Whereas Republicans used to be the fatcat party, and Democrats the plebeian party, that has been turned upside down. Republicans have aggressively courted people with economic grievances (even while actually doing precious little for them), and Democrats are increasingly the party of the educated intelligentsia — a class Republicans demonize, with great resonance for voters who feel themselves screwed and looked down upon by that elite. Which is farther to the left than are many less affluent and ethnic minority voters. GOP immigrant-bashing resonates too, even with Hispanics who may feel no solidarity with new migrants who they (wrongly) fear threaten their own economic advancement.

Barbara Lee may be a worthy public servant. But I wish, in declaring her candidacy, she’d tried making it about what a broad mass of down-to-earth mainstream voters — especially less educated working class white voters — who Trump and company play like fiddles — really care about.


4 Responses to “How Identity Politics Hurts Democrats”

  1. Lee Says:

    Republicans appeal to the rural white Christian identity group and Democrats appeal to a wide variety of identity groups — including multiple races, multiple sexual genders and orientations, and multiple types of religious and areligious followers.

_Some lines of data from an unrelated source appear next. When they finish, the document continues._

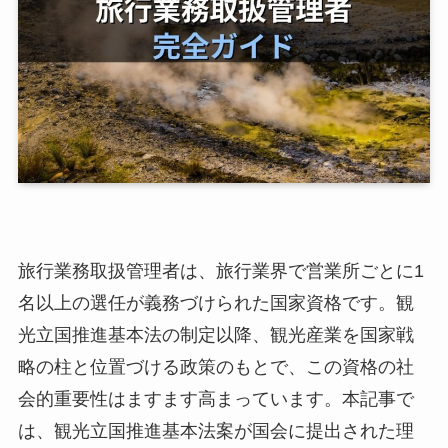
旅行業務取扱管理者は、旅行業界で営業所ごとに1
名以上の選任が義務づけられた国家資格です。観
光立国推進基本法の制定以降、観光産業を国家戦
略の柱と位置づける政策のもとで、この資格の社
会的重要性はますます高まっています。本記事で
は、観光立国推進基本法案が国会に提出された理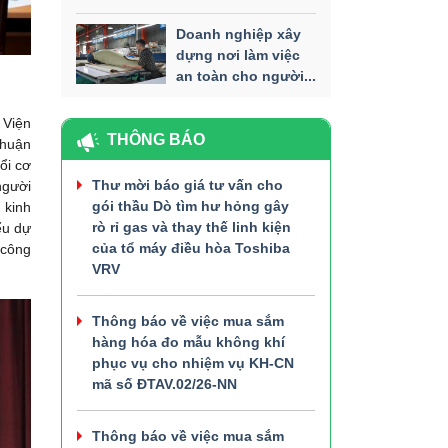
Doanh nghiệp xây
dựng nơi làm việc
an toàn cho người...
 Viện
THÔNG BÁO
thuận
ổi cơ
Thư mời báo giá tư vấn cho
người
gói thầu Dò tìm hư hỏng gây
 kinh
rò rỉ gas và thay thế linh kiện
ểu dự
của tổ máy điều hòa Toshiba
 công
VRV
Thông báo về việc mua sắm
hàng hóa đo mẫu không khí
phục vụ cho nhiệm vụ KH-CN
mã số ĐTAV.02/26-NN
Thông báo về việc mua sắm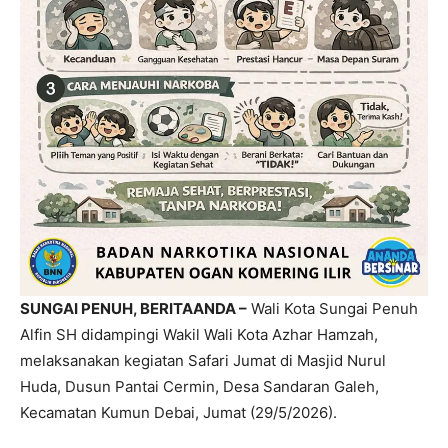
SUNGAI PENUH, BERITAANDA –
Wali Kota Sungai Penuh
Alfin SH didampingi Wakil Wali Kota Azhar Hamzah,
melaksanakan kegiatan Safari Jumat di Masjid Nurul
Huda, Dusun Pantai Cermin, Desa Sandaran Galeh,
Kecamatan Kumun Debai, Jumat (29/5/2026).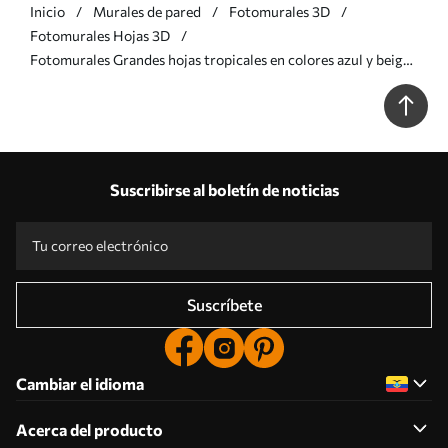
Inicio
Murales de pared
Fotomurales 3D
Fotomurales Hojas 3D
Fotomurales Grandes hojas tropicales en colores azul y beige
Nr. w01587v2
Suscribirse al boletín de noticias
Suscríbete
Cambiar el idioma
Acerca del producto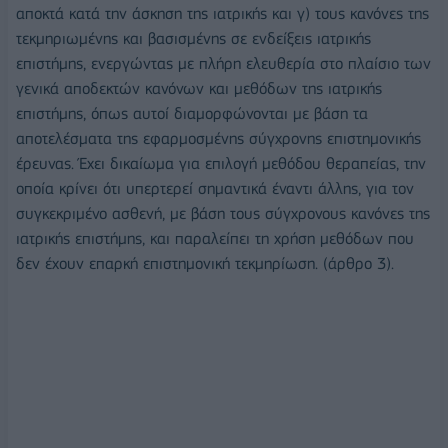
αποκτά κατά την άσκηση της ιατρικής και γ) τους κανόνες της
τεκμηριωμένης και βασισμένης σε ενδείξεις ιατρικής
επιστήμης, ενεργώντας με πλήρη ελευθερία στο πλαίσιο των
γενικά αποδεκτών κανόνων και μεθόδων της ιατρικής
επιστήμης, όπως αυτοί διαμορφώνονται με βάση τα
αποτελέσματα της εφαρμοσμένης σύγχρονης επιστημονικής
έρευνας. Έχει δικαίωμα για επιλογή μεθόδου θεραπείας, την
οποία κρίνει ότι υπερτερεί σημαντικά έναντι άλλης, για τον
συγκεκριμένο ασθενή, με βάση τους σύγχρονους κανόνες της
ιατρικής επιστήμης, και παραλείπει τη χρήση μεθόδων που
δεν έχουν επαρκή επιστημονική τεκμηρίωση. (άρθρο 3).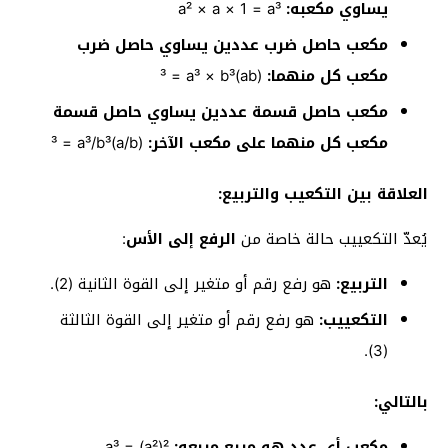
يساوي مكعبه:
a² × a × 1 = a³
مكعب حاصل ضرب عددين يساوي حاصل ضرب
مكعب كل منهما:
(ab)³ = a³ × b³
مكعب حاصل قسمة عددين يساوي حاصل قسمة
مكعب كل منهما على مكعب الآخر:
(a/b)³ = a³/b³
العلاقة بين التكعيب والتربيع:
يُعدّ التكعييب حالة خاصة من
الرفع إلى الأس
:
التربيع:
هو رفع رقم أو متغير إلى القوة الثانية (2).
التكعييب:
هو رفع رقم أو متغير إلى القوة الثالثة
(3).
بالتالي:
مكعب أي عدد هو مربع مربعه:
a³ = (a²)²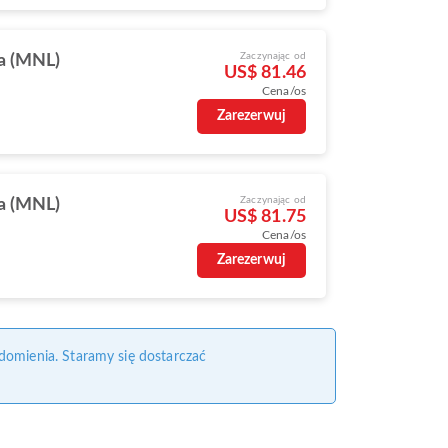
Zaczynając od
a (MNL)
US$ 81.46
Cena/os
Zarezerwuj
Zaczynając od
a (MNL)
US$ 81.75
Cena/os
Zarezerwuj
domienia. Staramy się dostarczać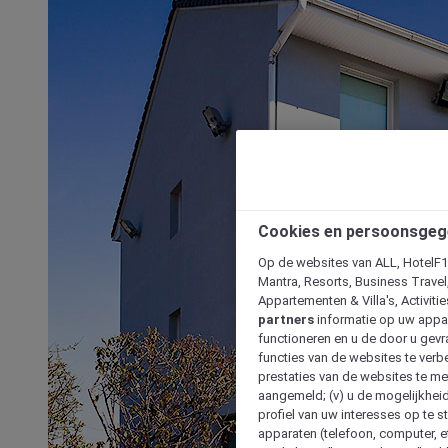
Cookies en persoonsgeg
Op de websites van ALL, HotelF1, 
Mantra, Resorts, Business Travel
Appartementen & Villa's, Activiti
partners
informatie op uw appara
functioneren en u de door u gevra
functies van de websites te verbe
prestaties van de websites te met
aangemeld; (v) u de mogelijkheid
profiel van uw interesses op te s
apparaten (telefoon, computer, e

    The Republicans seem to be doing quite well pushing identity politics with rural white Christian voters, but you are advising the Democrats to not follow suit. Is it because voters of one identity will be turned off if a Democratic candidate acknowledges that she considers it important to represent multiple identities?

  2. rationaloptimist Says:

    What’s good for the goose is not good for the gander. Yes, Republicans don’t seem to be penalized for THEIR identity politics, whereas Democrats are.

  3. Roger Says:

    Biden announcing his SCOTUS choice was saying, “I fulfilled my campaign promise.” One could make the case he shouldn’t have made the promise, but that’s another story. Yes, Barbara Lee is a good and fierce politician, though if I could vote in the CA election (which I can’t), my first choice would be Katie Porter.